Task objective →
Please set the lines down again exactly, from the top of the entries through the line that contains "left shoulder: (1039, 582)".

+++ Entries supplied

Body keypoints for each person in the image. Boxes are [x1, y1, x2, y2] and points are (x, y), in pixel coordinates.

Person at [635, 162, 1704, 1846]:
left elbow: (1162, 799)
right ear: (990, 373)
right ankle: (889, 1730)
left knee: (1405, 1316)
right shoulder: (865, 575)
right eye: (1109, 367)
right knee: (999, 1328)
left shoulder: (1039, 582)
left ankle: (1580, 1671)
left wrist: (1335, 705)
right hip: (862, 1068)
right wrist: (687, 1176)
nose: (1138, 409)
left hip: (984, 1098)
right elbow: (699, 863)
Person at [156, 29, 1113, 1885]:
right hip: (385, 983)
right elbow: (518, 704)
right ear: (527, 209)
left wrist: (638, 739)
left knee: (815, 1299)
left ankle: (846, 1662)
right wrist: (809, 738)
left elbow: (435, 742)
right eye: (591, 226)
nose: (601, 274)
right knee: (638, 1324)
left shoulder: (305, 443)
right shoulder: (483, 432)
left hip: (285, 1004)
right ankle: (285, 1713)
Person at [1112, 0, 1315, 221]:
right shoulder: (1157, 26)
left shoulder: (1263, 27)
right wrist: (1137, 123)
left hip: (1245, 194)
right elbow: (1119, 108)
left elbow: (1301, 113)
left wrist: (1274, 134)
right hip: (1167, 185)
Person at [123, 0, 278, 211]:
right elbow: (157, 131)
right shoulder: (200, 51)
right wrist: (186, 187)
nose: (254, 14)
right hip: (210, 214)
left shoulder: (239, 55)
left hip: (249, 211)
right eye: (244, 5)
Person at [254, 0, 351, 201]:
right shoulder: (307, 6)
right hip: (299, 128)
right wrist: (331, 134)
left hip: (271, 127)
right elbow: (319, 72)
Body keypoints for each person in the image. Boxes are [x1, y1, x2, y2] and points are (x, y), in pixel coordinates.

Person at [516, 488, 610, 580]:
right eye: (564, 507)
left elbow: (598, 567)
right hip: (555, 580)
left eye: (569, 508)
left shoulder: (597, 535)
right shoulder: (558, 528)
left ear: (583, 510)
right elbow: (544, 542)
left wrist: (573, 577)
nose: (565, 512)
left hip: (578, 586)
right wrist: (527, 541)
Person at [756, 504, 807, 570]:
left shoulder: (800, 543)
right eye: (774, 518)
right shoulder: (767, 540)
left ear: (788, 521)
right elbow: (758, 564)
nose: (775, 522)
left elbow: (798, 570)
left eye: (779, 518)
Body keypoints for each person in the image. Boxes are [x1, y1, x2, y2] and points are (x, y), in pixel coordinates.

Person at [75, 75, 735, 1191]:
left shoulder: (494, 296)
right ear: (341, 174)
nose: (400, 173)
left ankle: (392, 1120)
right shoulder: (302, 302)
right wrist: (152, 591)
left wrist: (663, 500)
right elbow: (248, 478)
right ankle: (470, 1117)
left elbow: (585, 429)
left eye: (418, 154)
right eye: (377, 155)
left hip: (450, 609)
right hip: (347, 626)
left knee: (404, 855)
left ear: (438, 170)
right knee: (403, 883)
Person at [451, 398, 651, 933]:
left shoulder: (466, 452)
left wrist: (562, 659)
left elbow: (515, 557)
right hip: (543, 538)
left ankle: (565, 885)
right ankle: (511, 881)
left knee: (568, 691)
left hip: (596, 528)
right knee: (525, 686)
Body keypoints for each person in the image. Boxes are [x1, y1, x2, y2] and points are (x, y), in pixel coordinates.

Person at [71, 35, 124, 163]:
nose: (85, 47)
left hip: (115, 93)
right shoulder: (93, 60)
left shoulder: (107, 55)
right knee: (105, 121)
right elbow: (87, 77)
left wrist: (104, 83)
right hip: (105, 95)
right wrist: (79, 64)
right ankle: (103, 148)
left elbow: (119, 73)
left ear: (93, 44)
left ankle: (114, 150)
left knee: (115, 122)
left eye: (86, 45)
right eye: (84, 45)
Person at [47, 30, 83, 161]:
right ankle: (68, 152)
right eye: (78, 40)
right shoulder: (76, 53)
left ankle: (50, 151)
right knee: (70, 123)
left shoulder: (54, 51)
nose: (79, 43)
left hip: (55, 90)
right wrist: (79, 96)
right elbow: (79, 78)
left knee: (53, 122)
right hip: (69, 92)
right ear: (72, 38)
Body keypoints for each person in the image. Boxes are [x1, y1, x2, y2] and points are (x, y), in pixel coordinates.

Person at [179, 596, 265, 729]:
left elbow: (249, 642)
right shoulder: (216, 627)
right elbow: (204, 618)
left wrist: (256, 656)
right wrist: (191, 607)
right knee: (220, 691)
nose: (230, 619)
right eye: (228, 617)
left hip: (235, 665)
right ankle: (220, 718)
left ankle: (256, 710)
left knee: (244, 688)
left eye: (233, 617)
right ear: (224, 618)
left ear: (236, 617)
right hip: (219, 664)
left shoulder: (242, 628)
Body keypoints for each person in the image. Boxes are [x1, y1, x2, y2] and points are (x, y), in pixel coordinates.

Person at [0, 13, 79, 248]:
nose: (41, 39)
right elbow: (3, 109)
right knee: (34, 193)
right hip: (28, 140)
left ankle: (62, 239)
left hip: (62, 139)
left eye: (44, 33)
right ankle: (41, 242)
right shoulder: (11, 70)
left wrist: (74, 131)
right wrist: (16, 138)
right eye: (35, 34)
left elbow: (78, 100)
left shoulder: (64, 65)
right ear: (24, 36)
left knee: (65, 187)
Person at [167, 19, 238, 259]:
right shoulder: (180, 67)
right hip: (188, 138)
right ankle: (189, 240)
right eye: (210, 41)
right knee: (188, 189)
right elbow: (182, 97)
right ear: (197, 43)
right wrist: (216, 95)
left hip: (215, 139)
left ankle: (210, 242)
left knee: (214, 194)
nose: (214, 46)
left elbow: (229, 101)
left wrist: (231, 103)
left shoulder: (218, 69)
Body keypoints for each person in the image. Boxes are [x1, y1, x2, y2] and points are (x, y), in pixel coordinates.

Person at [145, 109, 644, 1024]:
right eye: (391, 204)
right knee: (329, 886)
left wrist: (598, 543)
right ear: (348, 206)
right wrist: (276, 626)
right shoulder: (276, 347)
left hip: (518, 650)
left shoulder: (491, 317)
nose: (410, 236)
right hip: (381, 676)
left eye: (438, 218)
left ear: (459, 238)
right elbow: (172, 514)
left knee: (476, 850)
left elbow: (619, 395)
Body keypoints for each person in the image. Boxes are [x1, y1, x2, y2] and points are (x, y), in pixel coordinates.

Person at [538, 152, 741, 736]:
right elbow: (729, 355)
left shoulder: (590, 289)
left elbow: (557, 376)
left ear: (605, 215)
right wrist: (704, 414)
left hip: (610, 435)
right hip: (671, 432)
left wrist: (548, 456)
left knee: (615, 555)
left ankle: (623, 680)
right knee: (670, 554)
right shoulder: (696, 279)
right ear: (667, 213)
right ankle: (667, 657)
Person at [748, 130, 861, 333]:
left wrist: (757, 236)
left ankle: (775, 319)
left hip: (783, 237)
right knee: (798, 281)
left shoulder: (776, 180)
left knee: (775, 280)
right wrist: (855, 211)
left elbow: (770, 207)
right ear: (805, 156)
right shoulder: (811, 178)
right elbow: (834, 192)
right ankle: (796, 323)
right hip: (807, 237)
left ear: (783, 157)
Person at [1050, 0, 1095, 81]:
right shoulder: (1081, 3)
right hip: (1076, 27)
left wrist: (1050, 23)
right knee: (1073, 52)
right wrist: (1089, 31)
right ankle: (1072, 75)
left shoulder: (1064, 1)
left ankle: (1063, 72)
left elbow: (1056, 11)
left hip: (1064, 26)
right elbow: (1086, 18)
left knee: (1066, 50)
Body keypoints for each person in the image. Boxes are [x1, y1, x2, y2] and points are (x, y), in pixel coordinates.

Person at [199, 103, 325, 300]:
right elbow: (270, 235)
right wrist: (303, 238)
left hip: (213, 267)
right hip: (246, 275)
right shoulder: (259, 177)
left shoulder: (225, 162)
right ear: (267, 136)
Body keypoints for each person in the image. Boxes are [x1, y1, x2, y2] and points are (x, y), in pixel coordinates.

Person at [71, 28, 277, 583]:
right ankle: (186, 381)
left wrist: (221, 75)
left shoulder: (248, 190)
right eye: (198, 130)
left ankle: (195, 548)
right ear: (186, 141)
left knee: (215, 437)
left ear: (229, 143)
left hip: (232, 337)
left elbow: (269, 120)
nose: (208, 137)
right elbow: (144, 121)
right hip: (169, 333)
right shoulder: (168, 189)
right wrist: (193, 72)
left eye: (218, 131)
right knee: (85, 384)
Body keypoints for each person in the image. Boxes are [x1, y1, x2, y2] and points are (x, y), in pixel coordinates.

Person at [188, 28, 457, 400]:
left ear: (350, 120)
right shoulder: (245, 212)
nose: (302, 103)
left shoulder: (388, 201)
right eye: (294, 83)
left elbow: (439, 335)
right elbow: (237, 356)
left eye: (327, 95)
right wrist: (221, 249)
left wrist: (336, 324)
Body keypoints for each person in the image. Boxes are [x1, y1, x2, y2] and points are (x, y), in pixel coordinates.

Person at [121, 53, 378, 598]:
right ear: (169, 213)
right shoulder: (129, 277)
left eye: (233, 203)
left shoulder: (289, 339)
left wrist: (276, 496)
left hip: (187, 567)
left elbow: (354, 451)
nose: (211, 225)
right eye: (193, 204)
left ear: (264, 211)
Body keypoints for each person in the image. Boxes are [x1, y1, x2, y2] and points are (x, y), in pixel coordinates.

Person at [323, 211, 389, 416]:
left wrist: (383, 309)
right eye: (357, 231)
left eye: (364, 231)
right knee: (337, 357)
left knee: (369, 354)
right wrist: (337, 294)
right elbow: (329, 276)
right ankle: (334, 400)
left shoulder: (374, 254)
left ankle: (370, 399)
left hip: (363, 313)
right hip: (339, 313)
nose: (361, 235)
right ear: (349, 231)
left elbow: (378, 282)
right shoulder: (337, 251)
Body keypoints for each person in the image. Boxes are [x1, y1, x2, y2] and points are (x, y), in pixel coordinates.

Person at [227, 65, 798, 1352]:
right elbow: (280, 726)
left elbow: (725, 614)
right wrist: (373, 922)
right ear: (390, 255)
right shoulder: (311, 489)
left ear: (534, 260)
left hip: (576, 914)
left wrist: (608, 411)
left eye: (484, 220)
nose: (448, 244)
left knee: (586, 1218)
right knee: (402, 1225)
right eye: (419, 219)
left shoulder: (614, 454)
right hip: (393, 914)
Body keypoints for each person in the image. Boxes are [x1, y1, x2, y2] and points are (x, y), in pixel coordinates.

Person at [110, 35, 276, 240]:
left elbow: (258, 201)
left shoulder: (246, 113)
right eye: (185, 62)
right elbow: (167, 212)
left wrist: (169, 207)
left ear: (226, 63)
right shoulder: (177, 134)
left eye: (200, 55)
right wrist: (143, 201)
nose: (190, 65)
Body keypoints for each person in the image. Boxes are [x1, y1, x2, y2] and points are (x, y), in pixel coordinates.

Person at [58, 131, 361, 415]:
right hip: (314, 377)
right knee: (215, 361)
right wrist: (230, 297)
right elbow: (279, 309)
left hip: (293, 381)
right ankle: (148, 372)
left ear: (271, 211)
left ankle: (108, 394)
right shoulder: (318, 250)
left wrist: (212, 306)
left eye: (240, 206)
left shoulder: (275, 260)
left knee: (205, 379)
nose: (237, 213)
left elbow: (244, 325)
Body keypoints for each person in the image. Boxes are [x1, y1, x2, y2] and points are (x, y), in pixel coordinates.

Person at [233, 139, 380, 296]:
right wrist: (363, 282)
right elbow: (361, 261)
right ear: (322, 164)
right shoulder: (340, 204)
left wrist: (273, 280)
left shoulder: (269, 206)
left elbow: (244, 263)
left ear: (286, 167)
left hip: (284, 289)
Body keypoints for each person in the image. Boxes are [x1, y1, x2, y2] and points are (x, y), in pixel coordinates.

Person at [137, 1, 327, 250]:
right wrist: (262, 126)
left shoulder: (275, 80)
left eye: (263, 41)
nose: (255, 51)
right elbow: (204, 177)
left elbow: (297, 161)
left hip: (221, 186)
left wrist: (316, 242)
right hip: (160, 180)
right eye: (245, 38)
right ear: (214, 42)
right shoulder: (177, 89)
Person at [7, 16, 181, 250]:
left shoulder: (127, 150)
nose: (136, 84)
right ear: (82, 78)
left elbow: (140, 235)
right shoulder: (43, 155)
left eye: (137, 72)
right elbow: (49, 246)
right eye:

++++++

Response to the task →
Body keypoints for each person in the image. Boxes are [x1, y1, x2, y2] and points are (x, y), in pixel coordinates.

Person at [635, 162, 1704, 1846]:
left elbow: (1162, 799)
right ear: (990, 373)
right ankle: (889, 1730)
left knee: (1405, 1316)
right shoulder: (865, 575)
right eye: (1109, 367)
right knee: (999, 1328)
left shoulder: (1039, 582)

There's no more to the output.